> _The task_
Without any pictures, retype exactly the lines from the one with "TABLE 1 | Differential" through the final line of the records.

Start of Records to use

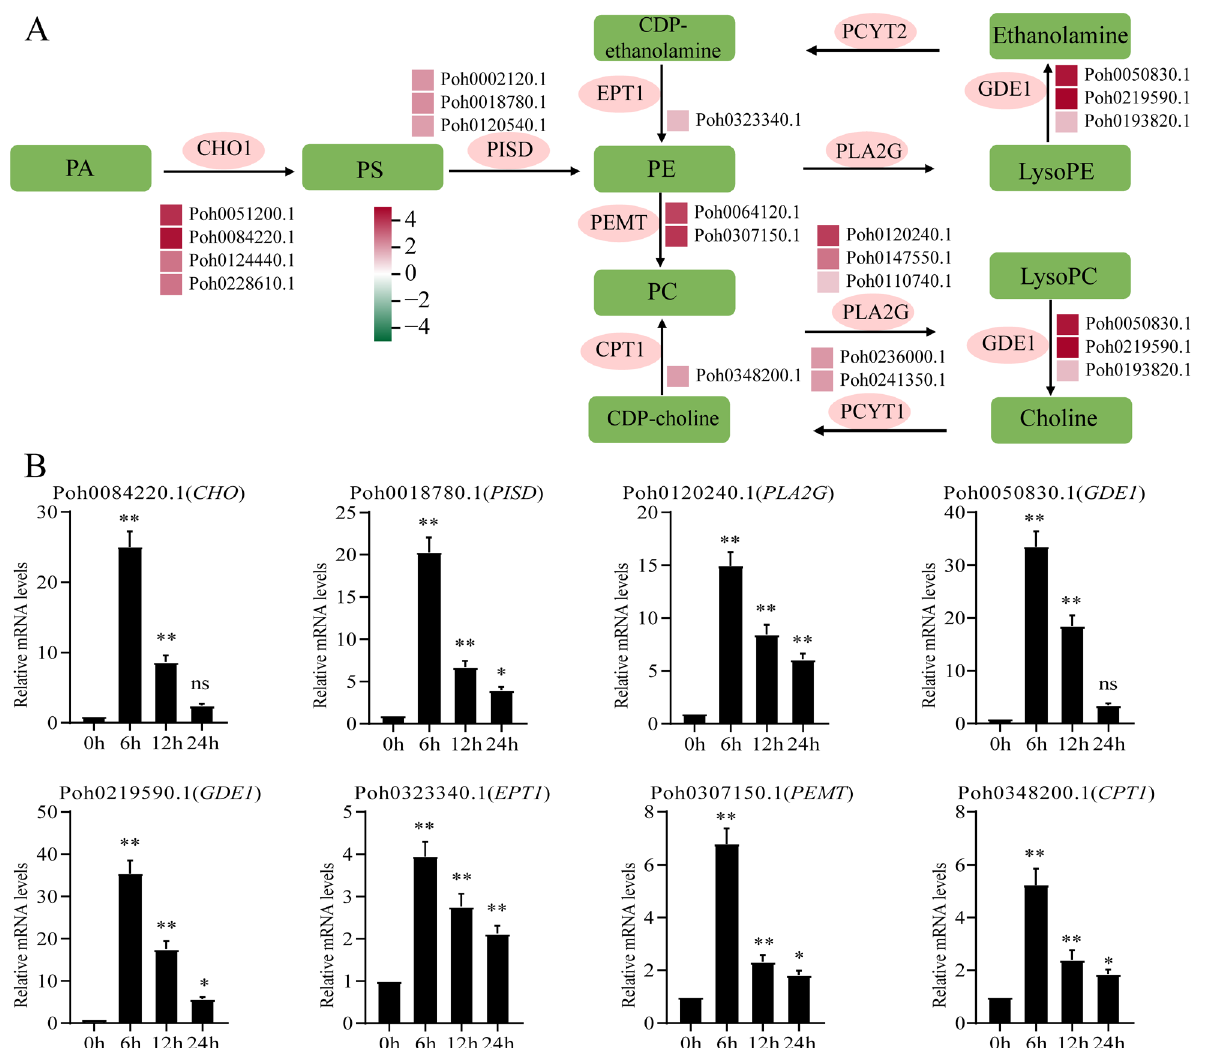
Figure 6. Glycerophospholipid metabolism pathway and differentially expressed genes. ( A ) The basic phospholipid biosynthetic pathway with heatmap showing gene expression levels. The left block of each gene indicated the log 2 (fold change) under OPDA treatment obtained from transcriptome se- quencing analysis. ( B ) qPCR analysis confirmed that several genes involved in phospholipid biosyn- thesis were markedly upregulated under OPDA treatment. CHO1 , CDP-diacylglycerol-serine O -phos- phatidyltransferase; PISD , phosphatidylserine decarboxylase; PLA2G , secretory phospholipase A2; PEMT , phosphatidylethanolamine/phosphatidyl-N-methylethanolamine N -methyltransferase; GDE1 , glycerophosphodiester phosphodiesterase; PCYT1 , choline-phosphate cytidylyltransferase; CPT1 , di- acylglycerol cholinephosphotransferase. Significant difference (* p < 0.05, ** p < 0.01, ns, no significant).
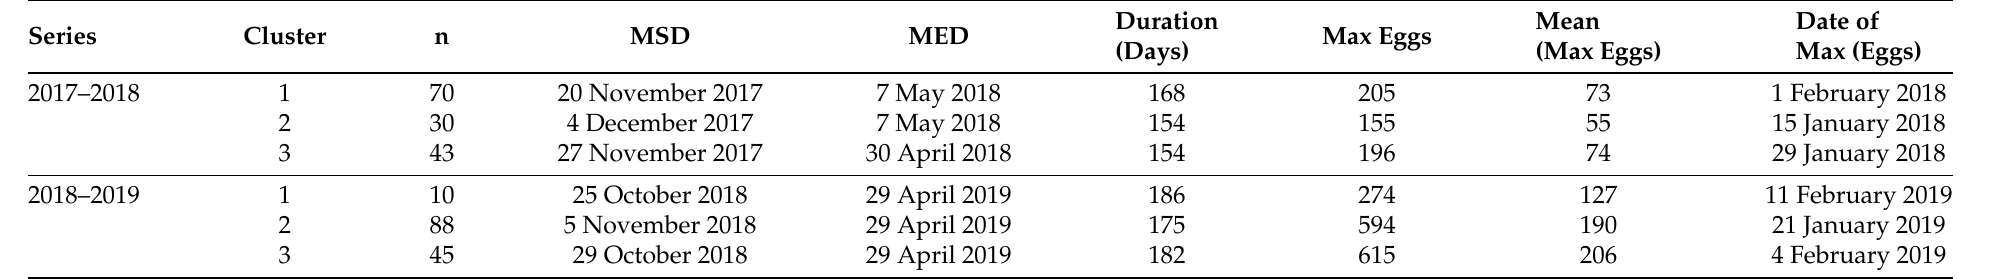
Table 3. Median start and end date of oviposition in the best clustering configurations for 2017–2018 and 2018–2019. References: n, number of time series in each cluster; MSD, median start date; MED, median end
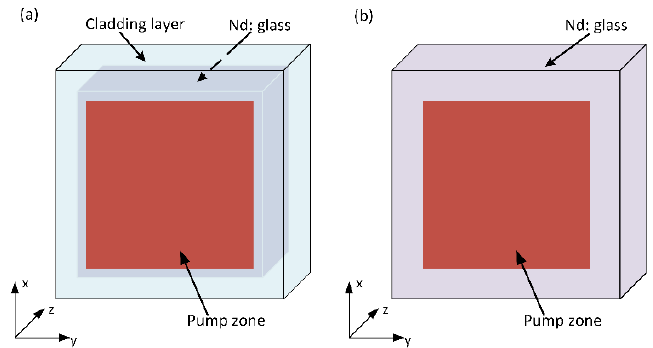
Figure 3. Structure of the gain slab ( a ) with the absorbing cladding layer and ( b ) without the absorbing cladding layer.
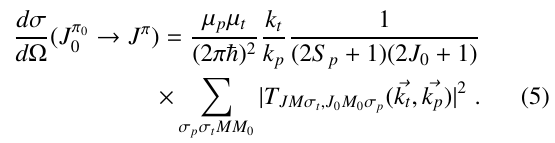
Figure 2. Illustration of the surrogate reaction method. Here, d interacts with D to form the required compound nucleus B ∗ . d may be scattered inelastically or may gain or lose nucleons to Schematic showing the translation of quantum num- form b . Figure 3. bers used in the two-neutron basis into those required for calcu- lations in the di-neutron pseudo-particle basis.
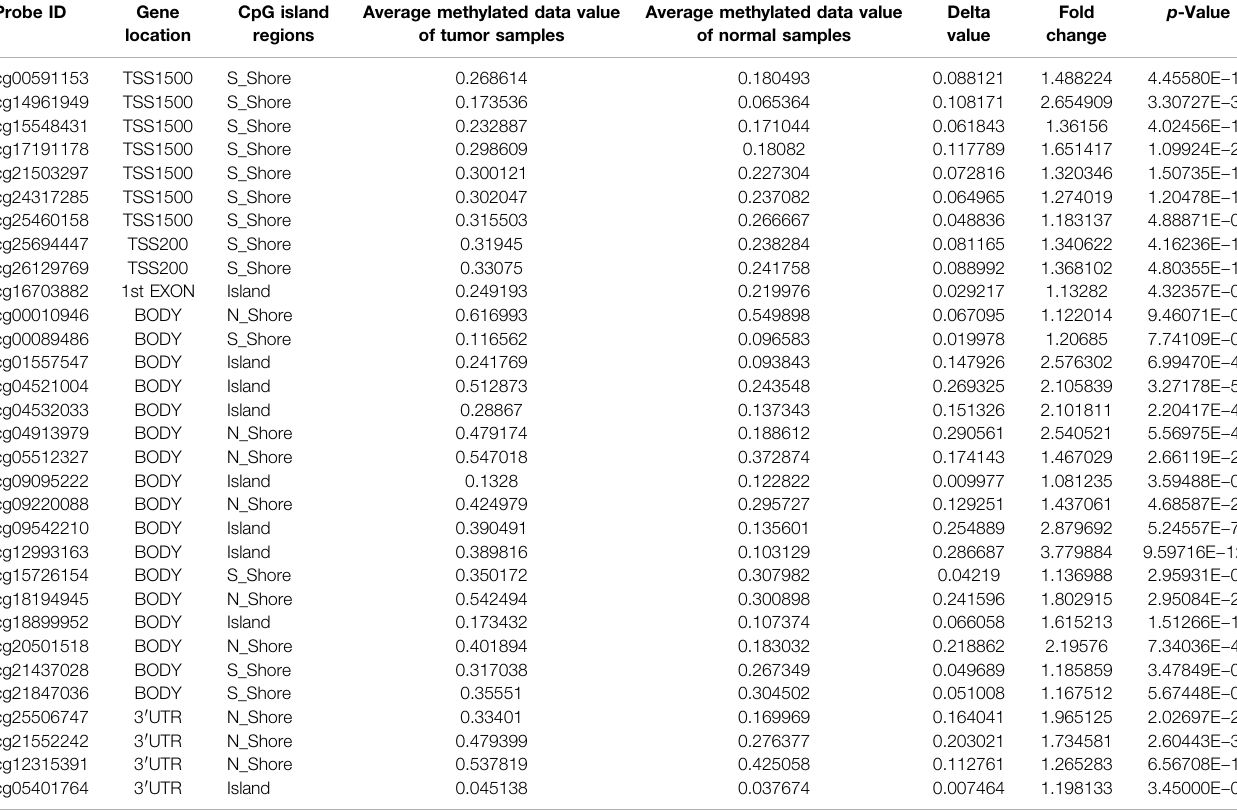
TABLE 1 | Differential methylation levels of the SHOX2 probe between LUAD and normal samples. Probe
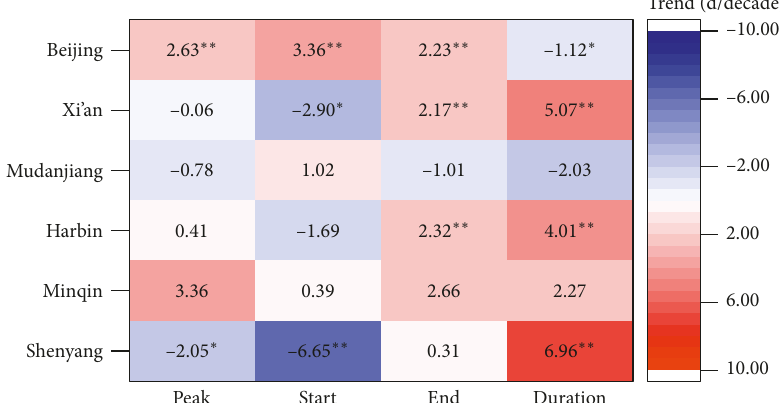
Figure 6: Trends of the peak, start, end, and duration of the leaf coloring season at six sites. Plus shows delay, and minus shows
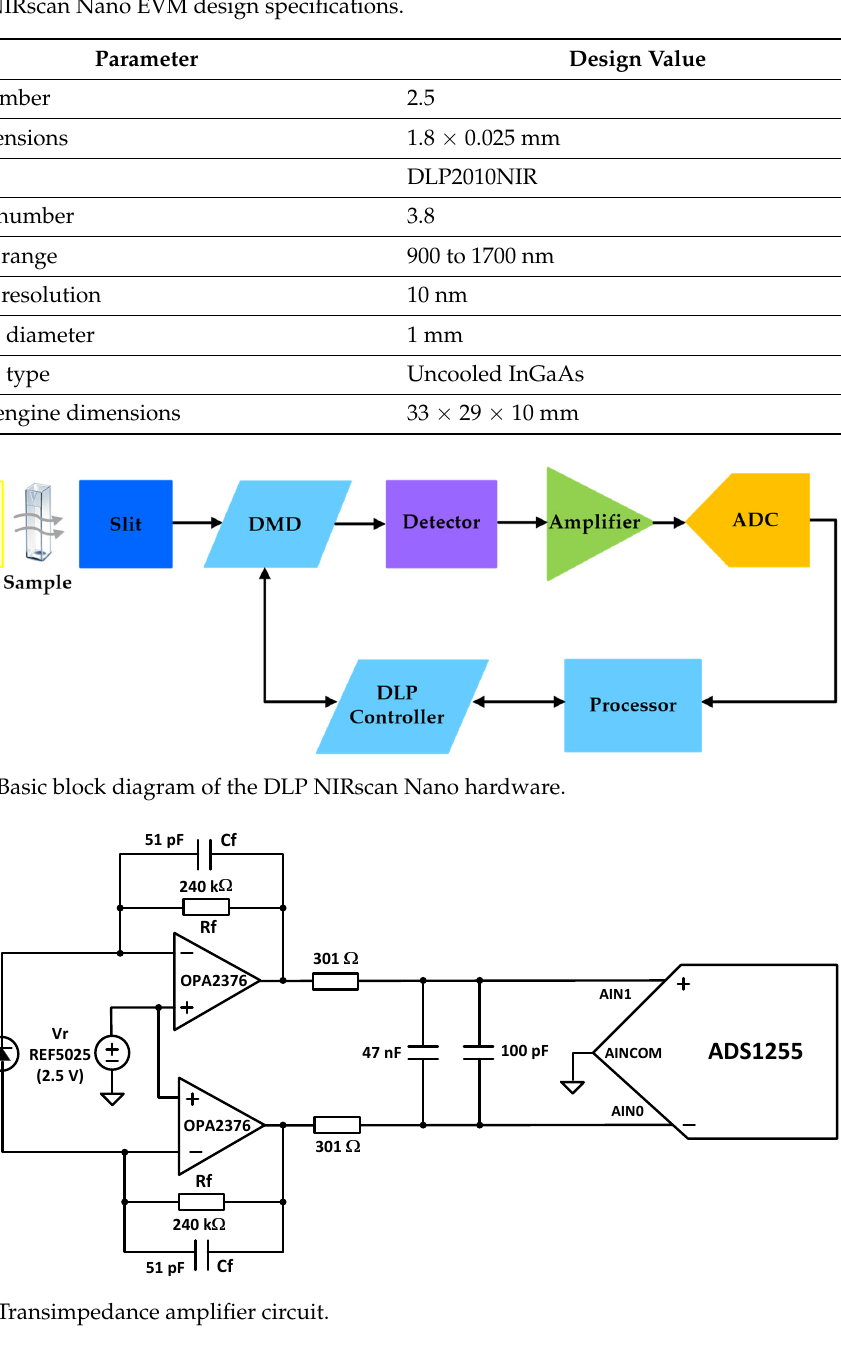
Figure 9. DLP NIRscan Nano GUI Scan Screen.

End of Records to use

> _Answer below_
TABLE 1 | Differential methylation levels of the SHOX2 probe between LUAD and normal samples. Probe
Figure 6: Trends of the peak, start, end, and duration of the leaf coloring season at six sites. Plus shows delay, and minus shows
Figure 9. DLP NIRscan Nano GUI Scan Screen.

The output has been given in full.